Deciding on monitoring activities and techniques in a DBCTL environment

To develop a master plan for monitoring and analyzing performance, you should determine whether dynamic, daily, or detailed monitoring suites your needs best and develop a plan accordingly.

When you develop a master plan for monitoring and analyzing performance, you should establish:

  • A master schedule of monitoring activity

    Coordinate monitoring with operations procedures to allow feedback of online events to be incorporated into instructions for daily or detailed data gathering.

  • Which tools are to be used for monitoring

    The tools used for data gathering should provide for dynamic monitoring, a daily collection of statistics, and more detailed monitoring.

  • The kinds of analysis to be performed

    Document what data is to be extracted from the monitoring output, identifying the source and usage of the data. Although the formatted reports provided by the monitoring tools help organize the volume of data, you should probably design worksheets to assist in data extraction and reduction.

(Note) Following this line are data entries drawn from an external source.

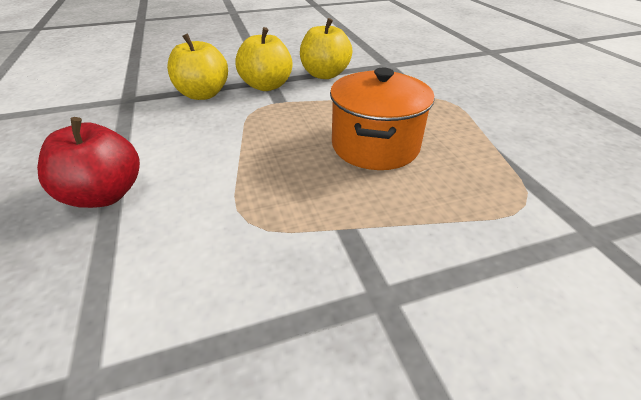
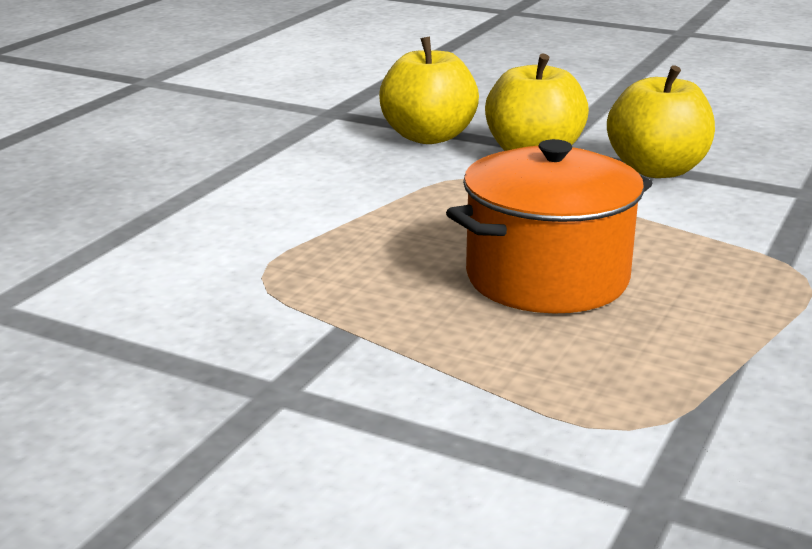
camera: 45 degrees right, 15 degrees down
(105, 195) = (175, 196): red apple -> none

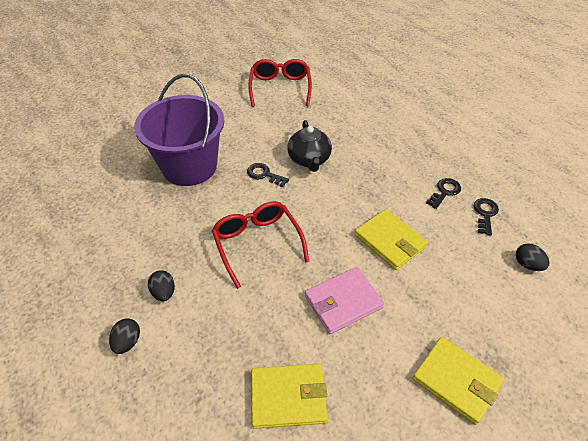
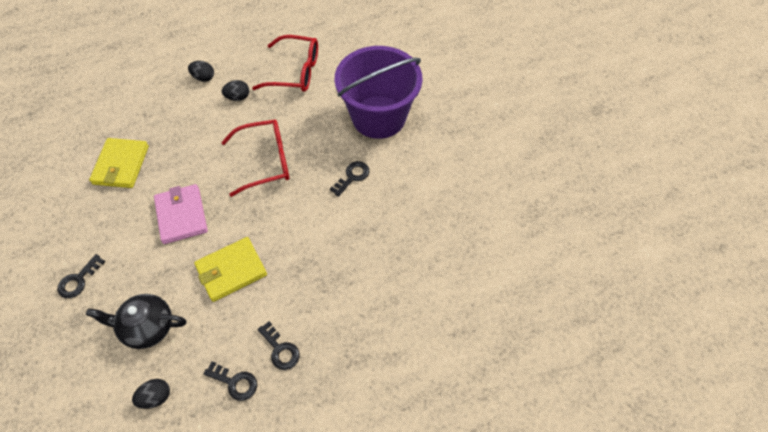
camera: 100 degrees right, 10 degrees up
(280, 88) = (505, 211): red glasses -> red glasses (294, 72)
(309, 160) = (365, 221): black teapot -> black teapot (147, 327)
(456, 381) = (78, 280): yellow wallet -> black key

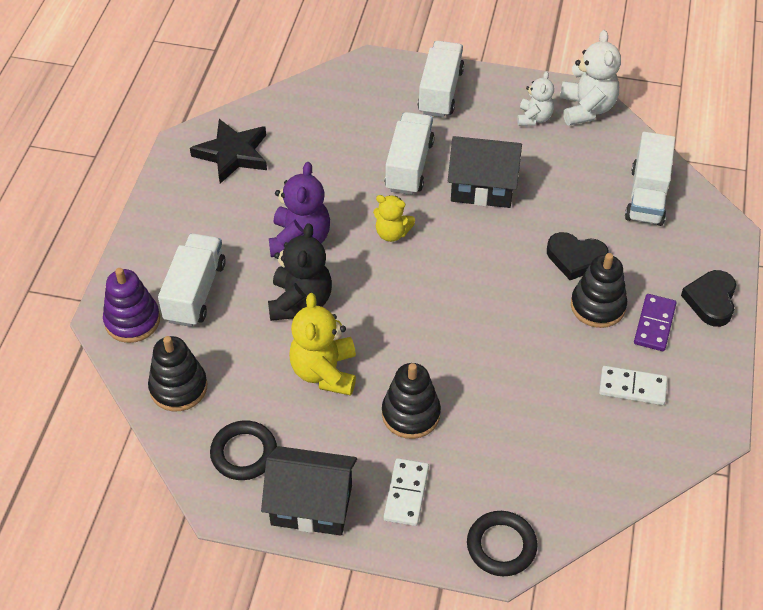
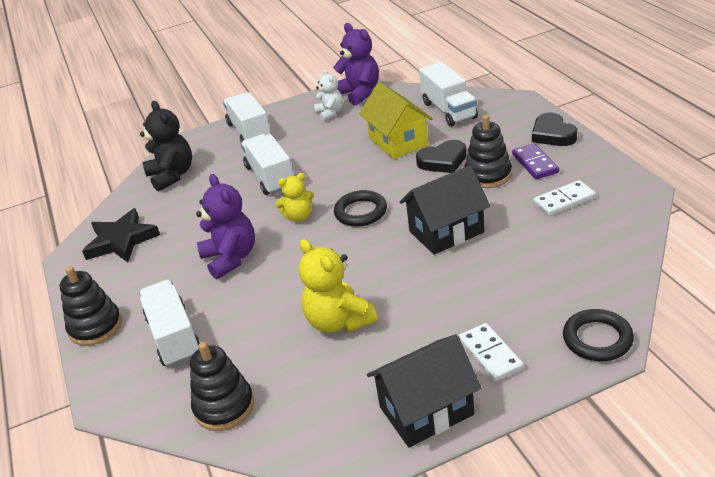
camera: 30 degrees left, 15 degrees down
(132, 320) = (134, 388): purple stacking toy -> none
(244, 453) = (330, 414): black ring -> black ring (361, 212)
(300, 302) = (271, 292): black teddy bear -> black teddy bear (172, 176)
(411, 414) = (435, 305): black stacking toy -> black stacking toy (95, 327)
(482, 187) = (336, 161): black house -> black house (446, 231)
(559, 203) = (398, 142): none -> yellow house
(586, 109) = (359, 93): white teddy bear -> purple teddy bear

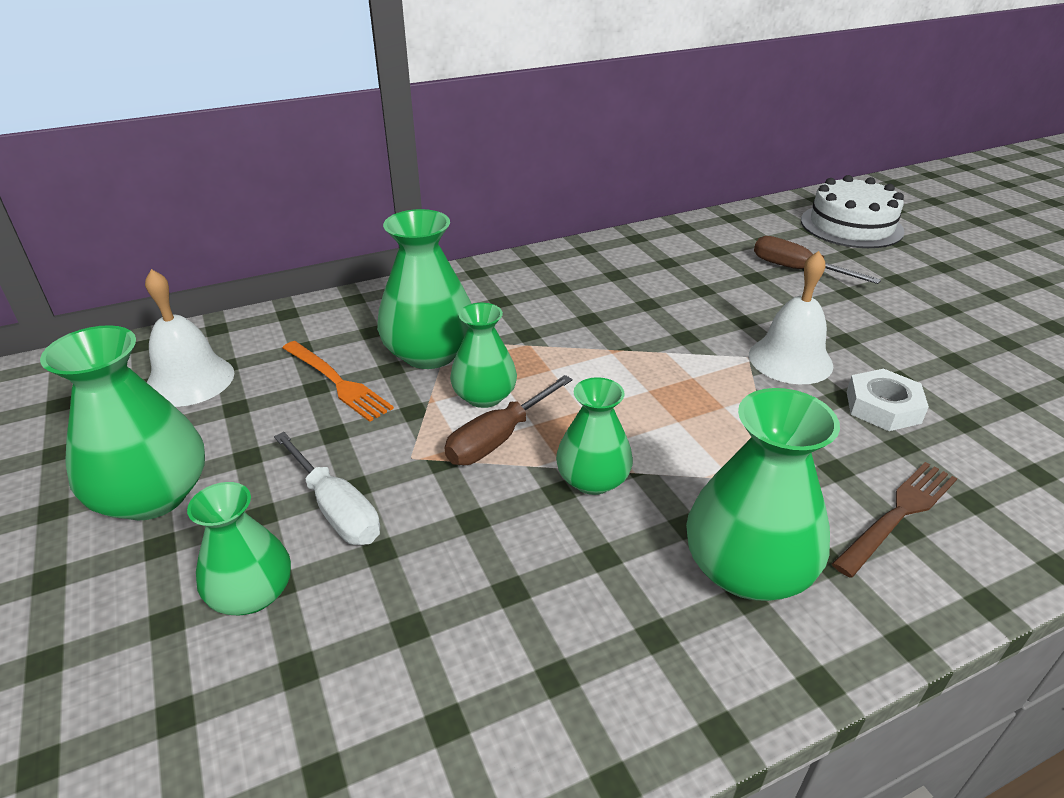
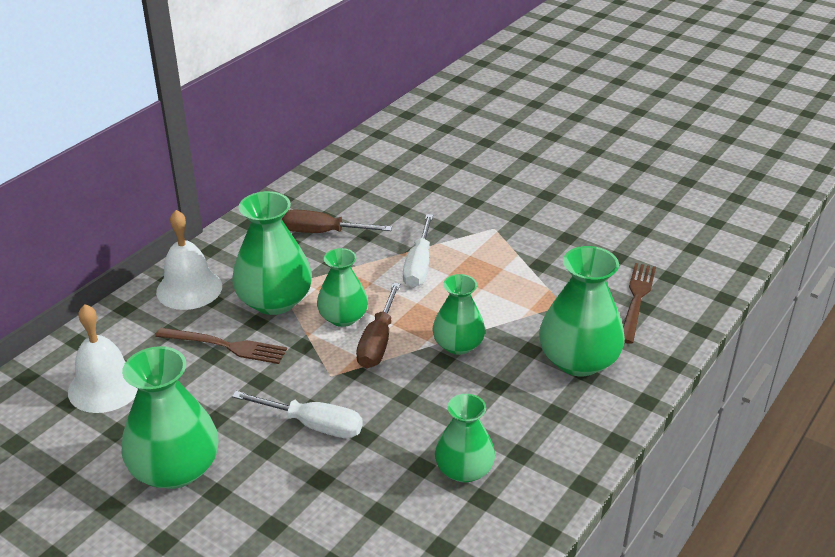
camera: 30 degrees left, 0 degrees up
(252, 594) = (310, 491): green vase -> green vase (464, 470)
(337, 382) = (225, 346): orange fork -> brown fork
(620, 369) = (419, 265): none -> white screwdriver
(790, 360) = (522, 221): white bell -> white bell (189, 289)
(797, 270) = (483, 148): brown screwdriver -> brown screwdriver (323, 232)
(851, 226) = (497, 98): white cake -> none
(883, 407) = (594, 235): white nut -> none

  • A list of the personnel that are to be included in any review of the findings

    The results and conclusions from analyzing monitor data should be made known to the user liaison group and to system performance specialists.

  • A strategy for implementing changes to the DBCTL environment design, and to the CCTL system design, resulting from tuning recommendations

    Coordinate this change implementation strategy with your installation's standards for testing and standards for frequency of production environment changes. Change management is described in Modifying the system design.

Plan for three broad levels of monitoring activity:

  • Dynamic

    Observe the system's operation continuously to discover any serious short-term deviation from performance objectives.

    This topic refers to IMS functions and general concepts related to dynamic monitoring. If the CCTL has similar functions (for example DISPLAY commands), they should also be used.

    The output from the /DISPLAY or QUERY command is suitable for this level of monitoring, together with end-user feedback. One use of the Resource Measurement Facility (RMF) II is to collect information about processor, channel, and I/O device utilization.

    The MTO is an important source of information about the behavior of the online IMS system. An important part of MTO feedback is the set of conditions during an IMS Monitor run. This information can help establish the validity of the monitor data.

    With the status information that can be obtained using the /DISPLAY or QUERY command, you can arrange to get a processing status during online execution. The status can include the pool levels and active regions. At prearranged milestones in the production cycle—such as before scheduling a message or BMP region, at shutdown of part of the network, or at peak loading—the transaction processing status and measures of system resource levels can be recorded.

  • Daily

    Measure and record key system parameters daily. Record both the daily average and the peak period (usually one hour) average. Compare against major performance objectives and look for adverse trends.

    The IMS system log can be used as input to offline processing to produce statistics on a daily or regular basis. The 07 and 08 log records contain the UOR data.

  • Detailed

    Periodically collect detailed statistics on system operation for performance analysis against system-oriented objectives and workload profiles.

    Data at this level is much more voluminous. It typically contains sequences of events and tabulations. The timings reported are at a detailed level.

    At this level of monitoring, special trace tools such as the IMS Monitor and Generalized Trace Facility (GTF) are useful. They collect a detailed sample of the online processing and distinguish between activity in CCTL threads, buffer pool usage, and system data set I/O.

    Related reading:

    System for Generalized Performance Analysis Reporting (GPAR), program number 5798-CPR, is designed as a base for reporting programs (IBM® or user-written). It helps summarize sequential activity traces like the IMS system log, IMS Monitor tapes, and GTF traces. It also contains facilities to print user-tailored graphs from any performance data log or non-VSAM sequential data set. GPAR is a prerequisite for ASAP II, VTAMPARS, and GTFPARS.